SANTA ROSA, Calif. (Reuters) – Firefighters battling wildfires in California’s wine country faced the prospect of new outbreaks on Wednesday when dry, windy conditions return to an area where blazes have killed at least 17 people and destroyed 2,000 homes and businesses.
Gusts of up to 50 miles per hour (80 kph) and 10 percent humidity are forecast for later on Wednesday and into Thursday for the region, where 17 fires have forced 20,000 people to flee their homes in one of the deadliest wildfire outbreaks in California history, fire officials said.
“The potential for new fires that could grow exponentially as these fires did in such a short time period is there,” said Lynne Tolmachoff, spokeswoman for California Department of Forestry and Fire Protection.
The weather had given firefighters a reprieve on Tuesday as cooler temperatures, lower winds and coastal fog let them make headway against the fires that had burned 115,000 acres.
New evacuation orders were posted overnight across Sonoma County, north of San Francisco.
Some 155 people were missing in Sonoma County, although 45 others had been found and some of those unaccounted for may be due to confusion surrounding evacuations.

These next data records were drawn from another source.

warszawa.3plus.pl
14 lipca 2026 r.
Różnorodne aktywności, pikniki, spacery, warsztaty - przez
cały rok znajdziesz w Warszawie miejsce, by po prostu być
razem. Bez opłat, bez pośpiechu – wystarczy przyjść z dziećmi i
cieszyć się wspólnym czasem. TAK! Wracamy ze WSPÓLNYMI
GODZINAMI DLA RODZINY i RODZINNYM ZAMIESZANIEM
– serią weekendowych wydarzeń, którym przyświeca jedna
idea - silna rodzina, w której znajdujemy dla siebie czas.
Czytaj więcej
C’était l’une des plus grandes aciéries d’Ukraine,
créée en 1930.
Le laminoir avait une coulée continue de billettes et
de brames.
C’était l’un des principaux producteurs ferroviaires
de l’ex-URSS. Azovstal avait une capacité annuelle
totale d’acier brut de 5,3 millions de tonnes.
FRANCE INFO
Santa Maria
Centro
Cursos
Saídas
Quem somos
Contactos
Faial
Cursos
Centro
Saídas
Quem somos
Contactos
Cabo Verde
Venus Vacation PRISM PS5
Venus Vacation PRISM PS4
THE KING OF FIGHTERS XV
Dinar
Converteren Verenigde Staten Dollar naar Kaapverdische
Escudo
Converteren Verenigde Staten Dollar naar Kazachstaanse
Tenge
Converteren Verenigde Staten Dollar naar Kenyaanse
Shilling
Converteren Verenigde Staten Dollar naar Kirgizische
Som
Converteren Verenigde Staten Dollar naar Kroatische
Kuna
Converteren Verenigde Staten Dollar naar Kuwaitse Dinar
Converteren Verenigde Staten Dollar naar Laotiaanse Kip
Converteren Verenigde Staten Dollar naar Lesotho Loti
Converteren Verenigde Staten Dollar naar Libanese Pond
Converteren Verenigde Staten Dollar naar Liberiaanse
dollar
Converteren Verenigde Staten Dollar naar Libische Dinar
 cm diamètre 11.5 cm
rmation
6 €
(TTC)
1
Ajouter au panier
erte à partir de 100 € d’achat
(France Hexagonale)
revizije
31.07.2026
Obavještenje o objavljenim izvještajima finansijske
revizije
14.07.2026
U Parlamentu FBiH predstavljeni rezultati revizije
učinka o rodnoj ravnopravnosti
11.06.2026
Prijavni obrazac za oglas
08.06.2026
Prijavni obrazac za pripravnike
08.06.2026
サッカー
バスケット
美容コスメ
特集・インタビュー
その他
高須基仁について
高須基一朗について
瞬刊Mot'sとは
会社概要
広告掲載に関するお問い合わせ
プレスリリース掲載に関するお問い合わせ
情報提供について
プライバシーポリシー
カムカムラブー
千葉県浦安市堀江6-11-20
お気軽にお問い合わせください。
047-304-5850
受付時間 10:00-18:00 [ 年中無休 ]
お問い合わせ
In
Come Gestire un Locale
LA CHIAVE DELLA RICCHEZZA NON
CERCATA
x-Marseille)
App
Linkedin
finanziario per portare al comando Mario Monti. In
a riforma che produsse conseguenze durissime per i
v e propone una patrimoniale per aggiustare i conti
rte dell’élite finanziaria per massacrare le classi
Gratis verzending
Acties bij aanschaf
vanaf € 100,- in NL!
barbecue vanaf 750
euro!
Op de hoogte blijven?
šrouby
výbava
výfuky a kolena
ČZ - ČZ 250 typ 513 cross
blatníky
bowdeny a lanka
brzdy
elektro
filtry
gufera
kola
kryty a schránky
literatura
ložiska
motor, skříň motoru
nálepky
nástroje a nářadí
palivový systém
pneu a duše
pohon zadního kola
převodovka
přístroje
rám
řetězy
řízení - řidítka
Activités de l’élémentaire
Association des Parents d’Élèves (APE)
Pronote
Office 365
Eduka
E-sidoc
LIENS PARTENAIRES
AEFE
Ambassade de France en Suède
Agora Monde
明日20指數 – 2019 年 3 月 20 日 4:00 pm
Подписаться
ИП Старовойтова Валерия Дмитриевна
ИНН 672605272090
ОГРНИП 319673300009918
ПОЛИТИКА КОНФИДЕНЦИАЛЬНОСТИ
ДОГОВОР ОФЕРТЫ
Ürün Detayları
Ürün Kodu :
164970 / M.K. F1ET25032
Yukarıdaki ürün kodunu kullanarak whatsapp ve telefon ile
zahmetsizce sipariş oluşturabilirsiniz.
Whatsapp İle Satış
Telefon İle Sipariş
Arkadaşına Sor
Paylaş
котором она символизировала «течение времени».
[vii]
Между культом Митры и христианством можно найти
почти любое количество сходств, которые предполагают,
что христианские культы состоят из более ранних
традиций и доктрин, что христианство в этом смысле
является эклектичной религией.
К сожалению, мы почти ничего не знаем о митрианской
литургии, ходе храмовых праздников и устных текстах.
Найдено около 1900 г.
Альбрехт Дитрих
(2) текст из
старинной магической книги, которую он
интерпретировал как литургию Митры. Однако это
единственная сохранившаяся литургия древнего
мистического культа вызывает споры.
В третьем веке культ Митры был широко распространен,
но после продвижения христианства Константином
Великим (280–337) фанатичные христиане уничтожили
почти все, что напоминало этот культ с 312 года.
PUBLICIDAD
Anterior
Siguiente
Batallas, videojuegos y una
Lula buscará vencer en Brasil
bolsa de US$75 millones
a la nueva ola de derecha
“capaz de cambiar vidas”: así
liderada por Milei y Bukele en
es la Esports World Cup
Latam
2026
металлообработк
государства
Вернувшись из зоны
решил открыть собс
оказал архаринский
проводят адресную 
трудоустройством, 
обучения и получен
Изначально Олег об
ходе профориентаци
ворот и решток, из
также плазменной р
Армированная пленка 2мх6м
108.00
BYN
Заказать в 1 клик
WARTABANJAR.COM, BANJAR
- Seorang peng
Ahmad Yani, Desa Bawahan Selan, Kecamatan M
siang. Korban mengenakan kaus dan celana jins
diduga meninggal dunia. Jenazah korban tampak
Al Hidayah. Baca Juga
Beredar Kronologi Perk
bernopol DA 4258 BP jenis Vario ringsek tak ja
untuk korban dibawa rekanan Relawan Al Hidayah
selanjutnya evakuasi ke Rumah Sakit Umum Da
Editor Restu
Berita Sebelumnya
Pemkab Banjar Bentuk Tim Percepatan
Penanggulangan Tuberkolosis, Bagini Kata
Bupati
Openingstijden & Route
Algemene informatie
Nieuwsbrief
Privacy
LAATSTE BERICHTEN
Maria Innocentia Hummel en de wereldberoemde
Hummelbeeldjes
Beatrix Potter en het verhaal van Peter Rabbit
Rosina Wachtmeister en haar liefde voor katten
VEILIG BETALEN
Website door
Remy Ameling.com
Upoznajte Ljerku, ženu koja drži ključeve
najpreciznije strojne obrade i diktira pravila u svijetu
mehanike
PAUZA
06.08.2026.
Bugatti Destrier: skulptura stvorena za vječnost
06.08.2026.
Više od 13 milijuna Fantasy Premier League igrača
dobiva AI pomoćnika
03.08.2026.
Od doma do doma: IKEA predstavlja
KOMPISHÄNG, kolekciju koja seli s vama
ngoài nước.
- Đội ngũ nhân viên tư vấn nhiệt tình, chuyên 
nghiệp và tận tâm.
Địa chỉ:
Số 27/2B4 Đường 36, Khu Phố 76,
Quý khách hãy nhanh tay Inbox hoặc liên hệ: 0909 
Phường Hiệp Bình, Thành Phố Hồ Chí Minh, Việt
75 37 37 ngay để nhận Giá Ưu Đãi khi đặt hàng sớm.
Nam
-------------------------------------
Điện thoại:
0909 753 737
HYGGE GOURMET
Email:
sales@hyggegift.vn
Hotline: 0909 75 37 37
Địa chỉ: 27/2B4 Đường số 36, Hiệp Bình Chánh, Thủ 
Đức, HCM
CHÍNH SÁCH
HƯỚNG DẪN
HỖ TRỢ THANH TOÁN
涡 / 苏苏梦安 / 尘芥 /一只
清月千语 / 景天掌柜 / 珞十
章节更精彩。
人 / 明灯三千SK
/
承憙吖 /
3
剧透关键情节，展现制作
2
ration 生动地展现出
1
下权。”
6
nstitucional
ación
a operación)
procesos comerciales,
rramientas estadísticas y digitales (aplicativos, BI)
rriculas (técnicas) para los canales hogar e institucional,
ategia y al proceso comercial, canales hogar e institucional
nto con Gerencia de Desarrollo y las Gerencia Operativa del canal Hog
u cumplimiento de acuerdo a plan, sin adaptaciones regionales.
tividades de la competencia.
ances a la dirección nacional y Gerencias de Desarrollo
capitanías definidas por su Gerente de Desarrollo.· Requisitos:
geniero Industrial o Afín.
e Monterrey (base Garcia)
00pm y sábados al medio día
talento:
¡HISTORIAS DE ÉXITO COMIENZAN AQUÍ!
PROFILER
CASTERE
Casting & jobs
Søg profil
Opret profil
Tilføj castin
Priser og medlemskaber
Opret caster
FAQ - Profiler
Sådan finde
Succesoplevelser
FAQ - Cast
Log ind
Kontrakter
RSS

The city of Santa Rosa was particularly hard hit by the so-called Tubbs fire, which damaged a Hilton hotel and destroyed a mobile home park, among other damage. At least 11 people have been killed by that fire alone, officials said. It is the deadliest California wildfire since 2003, when the Cedar fire killed 15 people in San Diego, and the sixth deadliest since records began, according to state records.
Irene Fonzeca and her husband, Luis, spent their second night in a shelter on Tuesday after waking up the day before to the sound of fiery trees crashing down and flames being blown toward their home.
“We have no idea what’s there or if there’s anything to go back to,” Irene Fonzeca said outside the shelter holding a breathing mask as smoke and light ash blanketed downtown Santa Rosa.
In the shelter, emotions were raw, she said. “People are crying, hugging, helping each other. It’s devastating.”
In Napa County, the dead included 100-year-old Charles Rippey and his wife, Sarah, 98, according to the county sheriff’s office. The couple were married for 75 years, a CBS affiliate in San Francisco reported, citing their son, Mike.
Charles Rippey’s body was found outside where his wife’s bedroom once stood, he said. “He was trying to get from his room to her room,” Mike Rippey said. “He never made it.”
Napa Valley Vintners, a trade group, said it was too early to assess the economic impact on Northern California’s celebrated wine country. At least four wineries suffered “total or very significant losses” and at least nine reported damage, the group said.
California Governor Jerry Brown declared a state of emergency in several northern counties, as well as in Orange County in Southern California, where a fire destroyed 15 structures and damaged 12, the Anaheim Fire and Rescue Department said.